% Generated by roxygen2: do not edit by hand
% Please edit documentation in R/bestNormalize.R
\name{bestNormalize}
\alias{bestNormalize}
\alias{predict.bestNormalize}
\alias{predict.bestNormalize}
\alias{print.bestNormalize}
\title{Calculate and perform best normalizing transformation}
\usage{
bestNormalize(x, standardize = TRUE, allow_orderNorm = TRUE,
  allow_lambert = FALSE, out_of_sample = TRUE, cluster = NULL, k = 10,
  warn = TRUE, r = 5)

\method{predict}{bestNormalize}(object, newdata = NULL, inverse = FALSE,
  ...)

\method{print}{bestNormalize}(x, ...)
}
\arguments{
\item{x}{A vector to normalize}

\item{standardize}{If TRUE, the transformed values are also centered and
scaled, such that the transformation attempts a standard normal. This will
not change the normality statistic.}

\item{allow_orderNorm}{set to FALSE if orderNorm should not be applied}

\item{allow_lambert}{Set to TRUE if lambertW should be applied (see details)}

\item{out_of_sample}{if FALSE, estimates quickly in-sample performance}

\item{cluster}{name of cluster set using \code{makeCluster}}

\item{k}{number of folds}

\item{warn}{Should bestNormalize warn when a method doesn't work?}

\item{r}{number of repeats}

\item{object}{an object of class 'bestNormalize'}

\item{newdata}{a vector of data to be (reverse) transformed}

\item{inverse}{if TRUE, performs reverse transformation}

\item{...}{additional arguments}
}
\value{
A list of class \code{bestNormalize} with elements

  \item{x.t}{transformed original data} \item{x}{original data}
  \item{norm_stats}{Pearson's Pearson's P / degrees of freedom}
  \item{method}{out-of-sample or in-sample, number of folds + repeats}
  \item{chosen_transform}{the chosen transformation (of appropriate class)}
  \item{other_transforms}{the other transformations (of appropriate class)}

  The \code{predict} function returns the numeric value of the transformation
  performed on new data, and allows for the inverse transformation as well.
}
\description{
Performs a suite of normalizing transformations, and selects the
  best one on the basis of the Pearson P test statistic for normality. The
  transformation that has the lowest P (calculated on the transformed data)
  is selected. See details for more information.
}
\details{
\code{bestNormalize} estimates the optimal normalizing
  transformation. This transformation can be performed on new data, and
  inverted, via the \code{predict} function.

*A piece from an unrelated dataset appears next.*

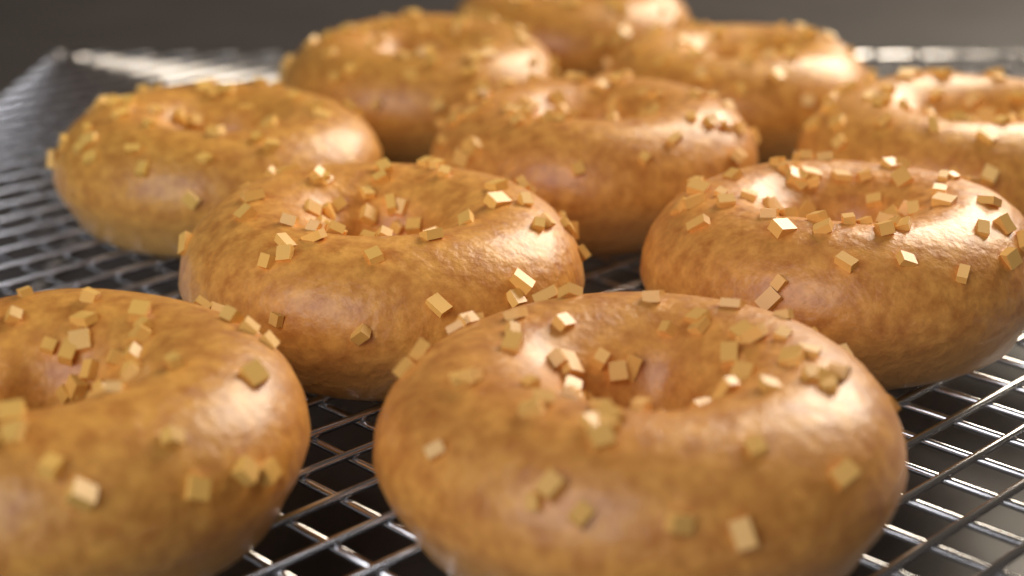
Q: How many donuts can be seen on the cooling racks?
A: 10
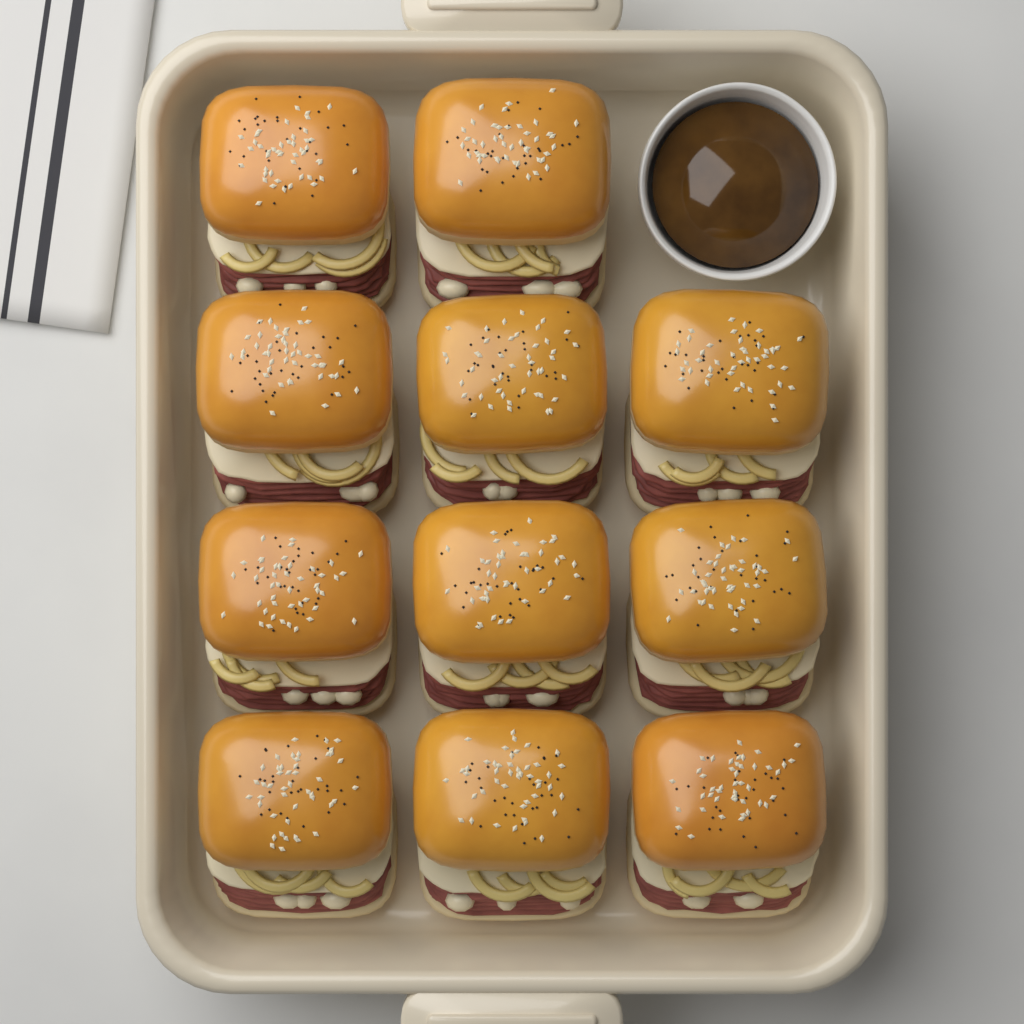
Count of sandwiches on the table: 11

This function currently estimates the Yeo-Johnson transformation,
  the Box Cox transformation (if the data is positive), the log_10(x+a)
  transformation, the square-root (x+a) transformation, and the arcsinh
  transformation. a is set to max(0, -min(x) + eps) by default.  If
  allow_orderNorm == TRUE and if out_of_sample == FALSE then the ordered
  quantile normalization technique will likely be chosen since it essentially
  forces the data to follow a normal distribution. More information on the
  orderNorm technique can be found in the package vignette, or using
  \code{?orderNorm}.

  Repeated cross-validation is used to estimate the out-of-sample performance
  of each transformation if out_of_sample = TRUE. While this can take some
  time, users can speed it up by creating a cluster via the \code{parallel}
  package's \code{makeCluster} function, and passing the name of this cluster
  to \code{bestNormalize} via the cl argument. For best performance, we
  recommend the number of clusters to be set to the number of repeats r. Care
  should be taken to account for the number of observations per fold; to
  small a number and the estimated normality statistic could be inaccurate,
  or at least suffer from high variability.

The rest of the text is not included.